Kabuyutan-kabuyutan lain yang muncul terkemudian, yang merupakan 'turunan' dari kabuyutan Galunggung banyak tersebar di wilayah Jawa Barat, diantaranya Denuh, Ciburuy, Sumedang, Linggawangi, dan Panjalu. Seperti halnya di Galunggung, kabuyutan-kabuyutan ini pun dipimpin oleh raja pandita bergelar Batara.

PARA BATARA DI GALUNGGUNG

Membahas kabuyutan Galunggung tidak bisa lepas dari topik para Batara yang mendudukinya. Sejauh ini naskah-naskah kuno paling banyak menyebutkan nama 'Batara Dangiang Guru Sempak Waja' yang menjadi Batara di Galunggung. Batara-batara lain sesudahnya pun kadang disebut dengan menyertakan nama besar Dangiang Guru Sempak Waja, seperti halnya yang tertulis pada Kropak 406 di atas.

Dari Prasasti yang ditemukan di Gegerhanjuang, Tasikmalaya, diketahui nama seorang Batara wanita. Mungkin Batara wanita satu-satunya, bernama Batari Hyang, yang pada tahun 1111 mengubah bentuk kebataraan menjadi kerajaan, yaitu Kerajaan Galunggung.
 

Menurut versi lokal, diketahui setidaknya enam orang Batara yang memerintah setelah Batari Hyang tahun 1111, dan tidak diketahui jumlah Batara sebelum masanya.
 



Para Batara penguasa Galunggung yang dikenal masyarakat lokal diantaranya Batari Hyang, Batara Sempakwaja, Batara Kuncung Putih, Batara Kawindu, dan Batara Wastuhayu. Versi keluarga R. Anang Daryan Jayadikusumah menambahkan nama Batara Gunawisesa.

Batara Gunawisesa adalah kakak sulung Batara Kuncung Putih. Adik-adik Batara Gunawisesa dari yang tertua hingga yang termuda adalah Wahyu Cakraningrat (makam di Curug Tujuh Galunggung), Ambu Sarigan (makam di Dinding Ari Galunggung), Ambu Hawuk alias Nyi Mas Garsih (makam di Dinding Ari Galunggung), dan Batara Kuncung Putih (makam di Kawah Galunggung).

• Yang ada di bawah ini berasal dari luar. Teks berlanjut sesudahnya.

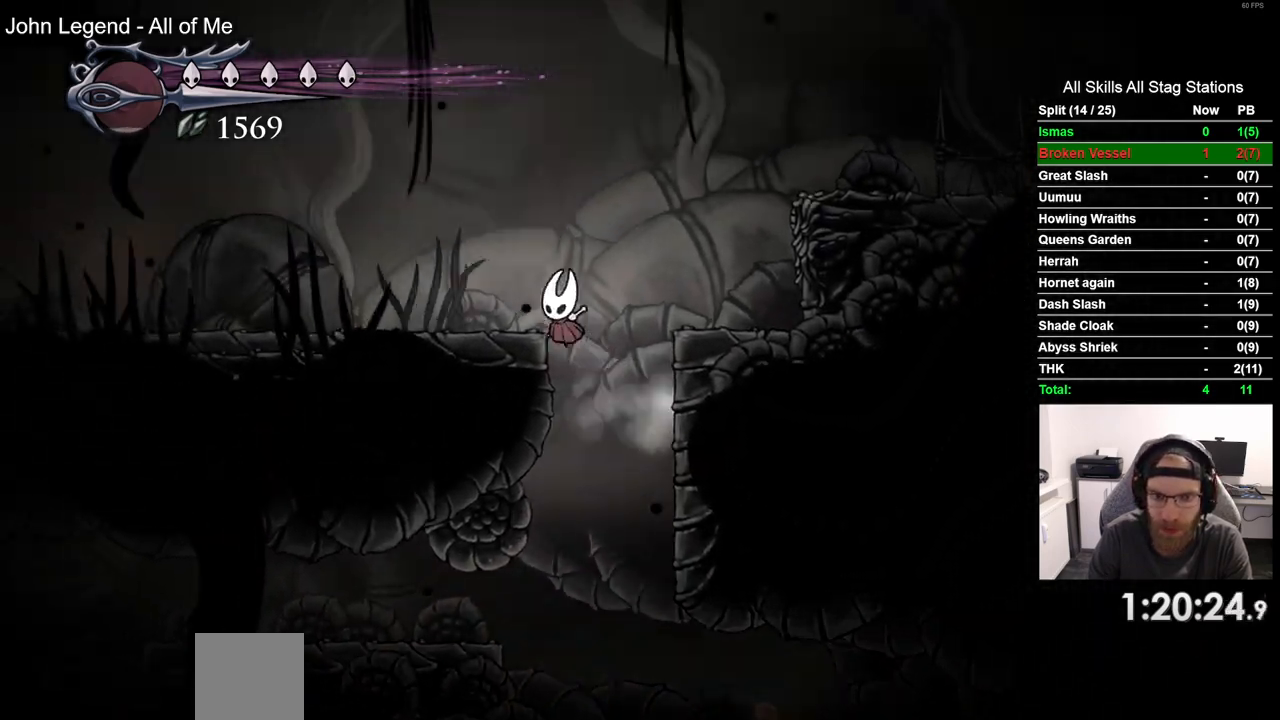
{"dt_ms": 500, "buttons": ["R2", "DPAD_LEFT"], "left_stick": "center", "right_stick": "center"}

Menindaklanjuti informasi dari prasasti Gegerhanjuang bahwasanya pada tahun 1111 masehi terjadi perubahan bentuk pemerintahan dari bentuk kebataraan menjadi kerajaan, tentulah menimbulkan pertanyaan mengenai perbedaan kedua bentuk pemerintahan tersebut.
 

Sejauh ini belum ada rujukan pustaka yang menerangkan hal itu.. Namun menurut hemat Penulis, barangkali bentuk kebataraan dapat dimisalkan dengan bentuk kepausan katolik sekarang ini yang berkedudukan di Roma. Italia, yakni pemerintahan setingkat negara (bahkan lebih dari itu) yang hanya mengurusi keruhanian masyarakat. Kemudian barulah pada tahun 1111 masehi, yakni pada jaman Batari Hyang, Batara tidak hanya mengurusi masalah ruhani masyarakat, namun juga masalah kompleks sehari-hari seperti kesejahteraan rakyat, politik, budaya, dan lain-lain. Dengan demikian, bertambahlah fungsi Batara sejak saat itu, meminjam istilah Islam, yakni sebagai 'ulama' (tokoh ruhani) sekaligus 'umaro' .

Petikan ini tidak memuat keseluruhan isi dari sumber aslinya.